# [SOURCE MATERIAL]
▼
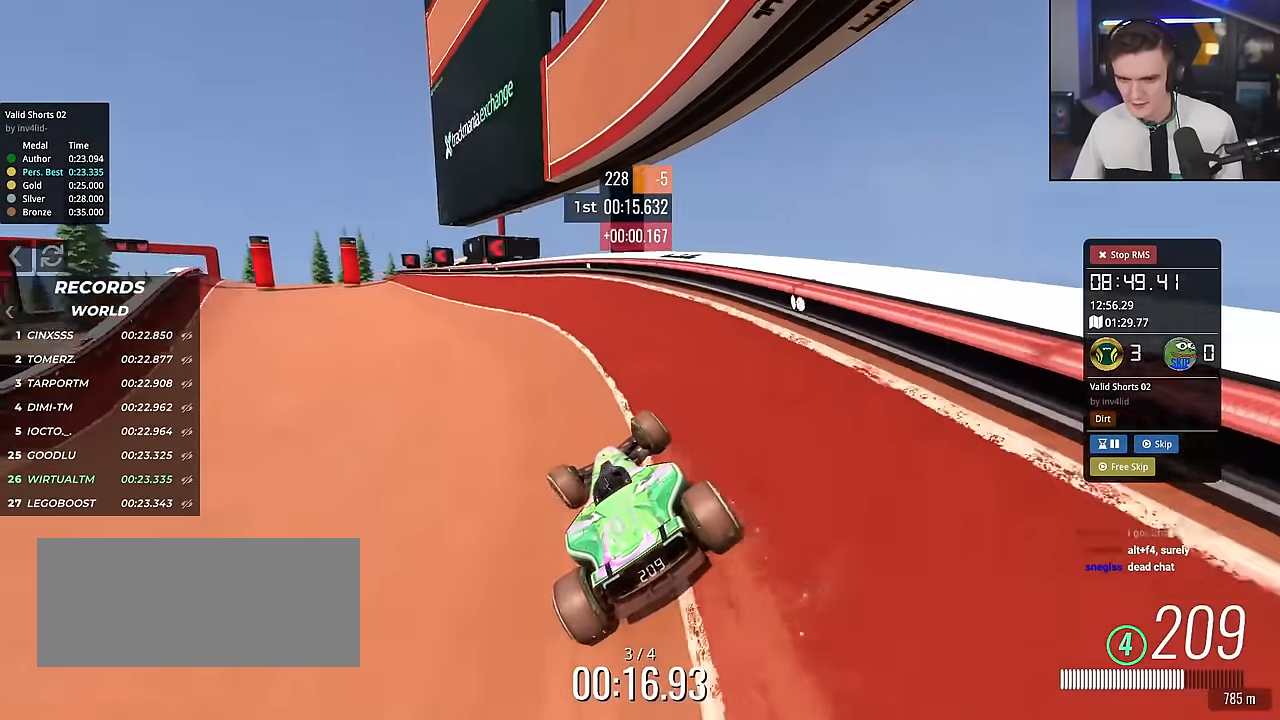
{"keys": ["left", "up"], "events": [[83, "left", "down"], [184, "left", "up"], [284, "left", "down"]]}
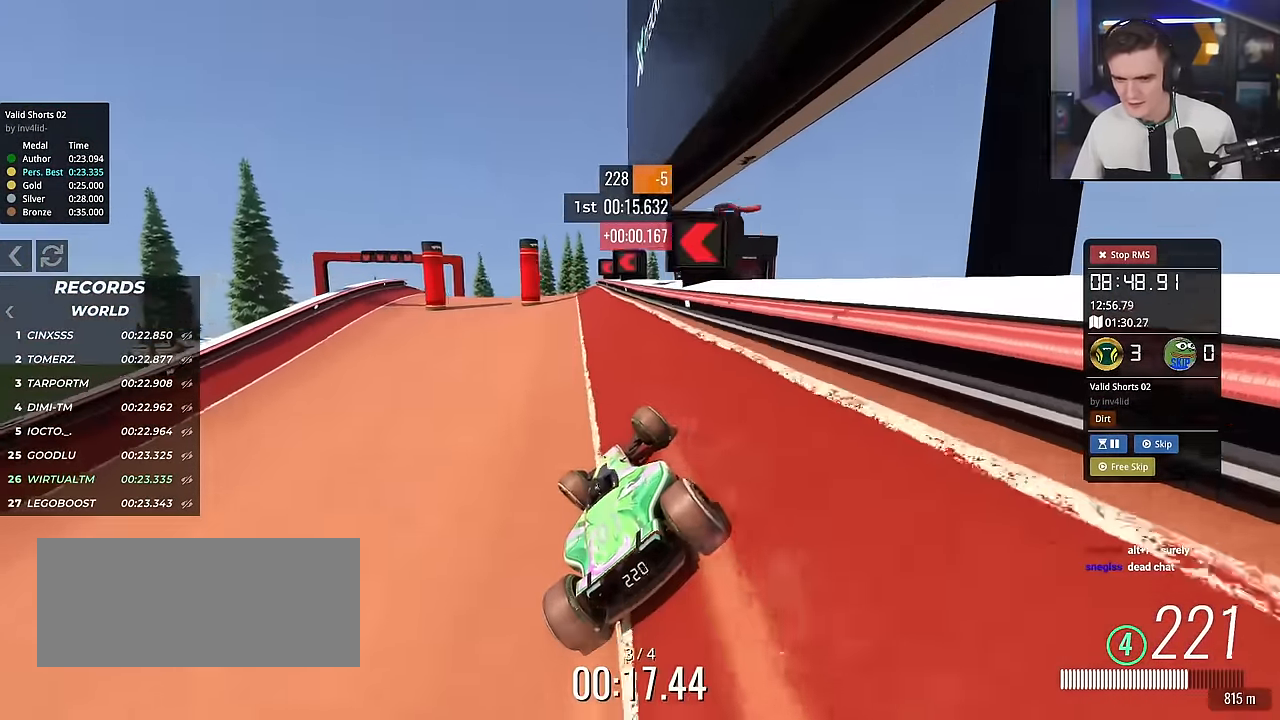
{"keys": ["left", "up"], "events": [[16, "left", "up"], [100, "left", "down"], [200, "left", "up"], [384, "left", "down"]]}
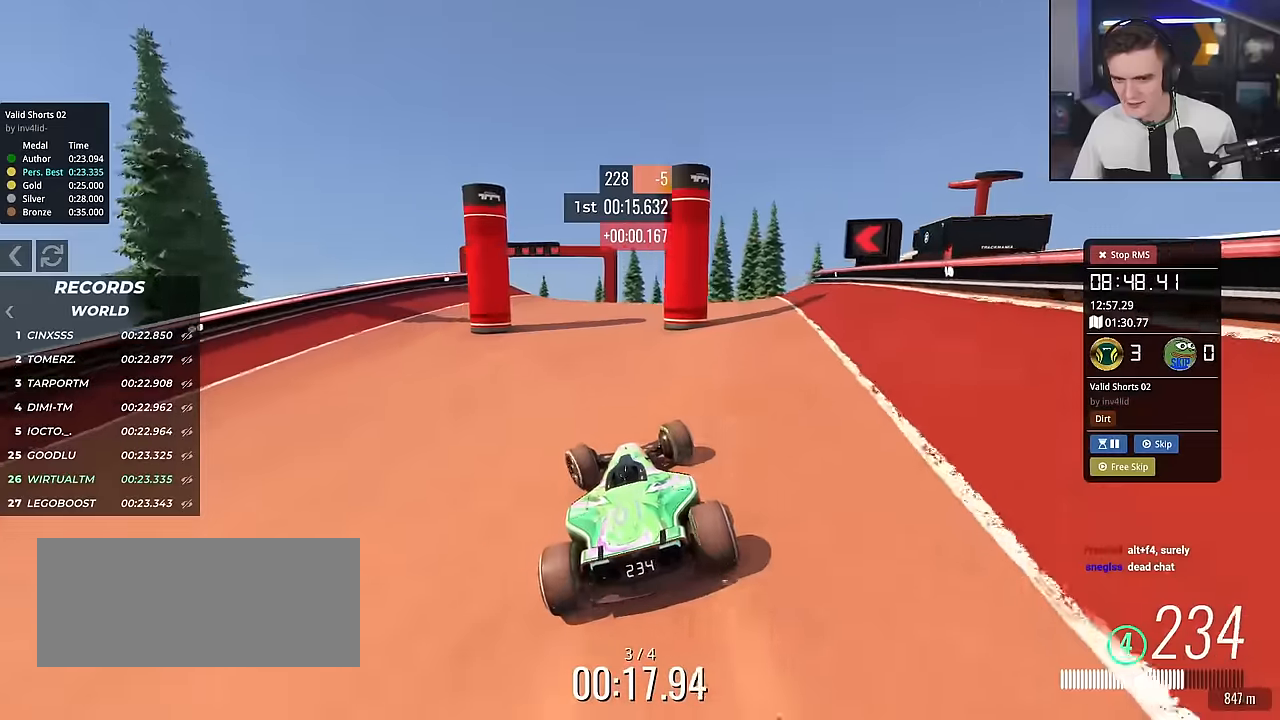
{"keys": ["up"], "events": [[33, "left", "up"], [216, "right", "down"], [300, "right", "up"], [400, "right", "down"], [450, "right", "up"]]}
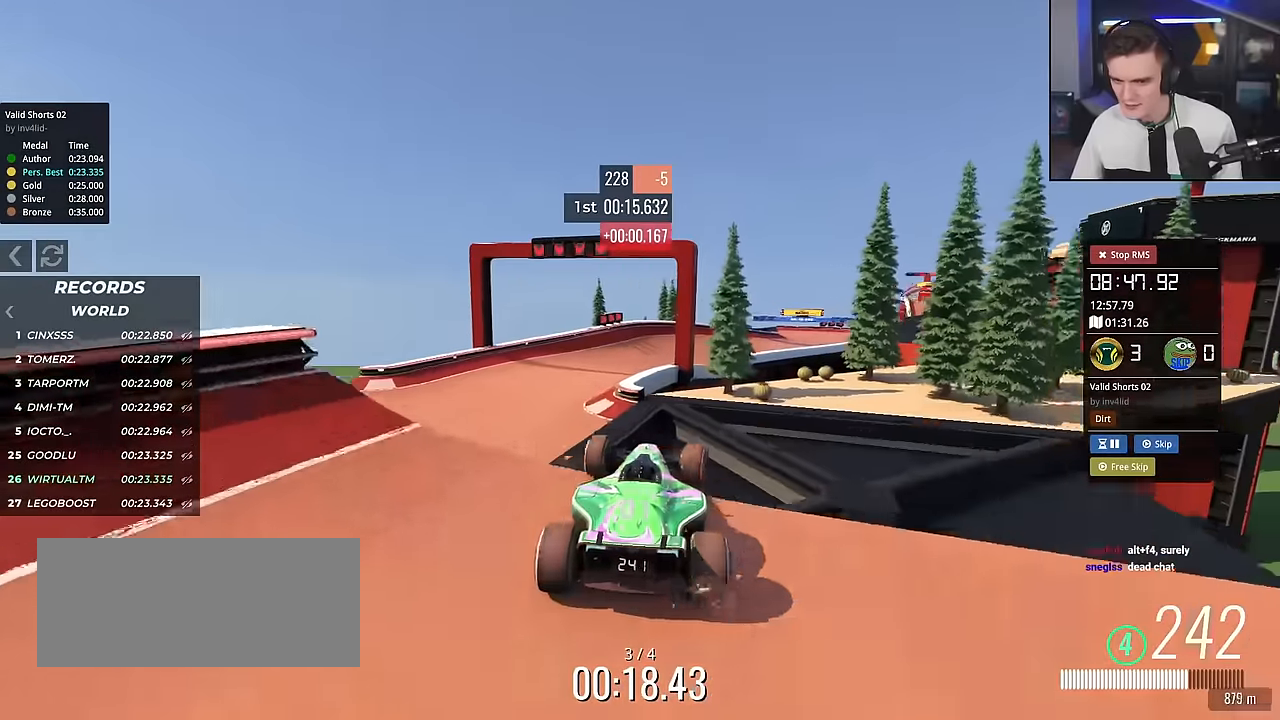
{"keys": ["brake", "right", "up"], "events": [[184, "left", "down"], [417, "left", "up"], [417, "right", "down"], [467, "brake", "down"]]}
▲
# [TASK ITEM]
Copy out, in full, each line above that has the word "right" in it.

# [ANSWER TO THIS TASK]
{"keys": ["up"], "events": [[33, "left", "up"], [216, "right", "down"], [300, "right", "up"], [400, "right", "down"], [450, "right", "up"]]}
{"keys": ["brake", "right", "up"], "events": [[184, "left", "down"], [417, "left", "up"], [417, "right", "down"], [467, "brake", "down"]]}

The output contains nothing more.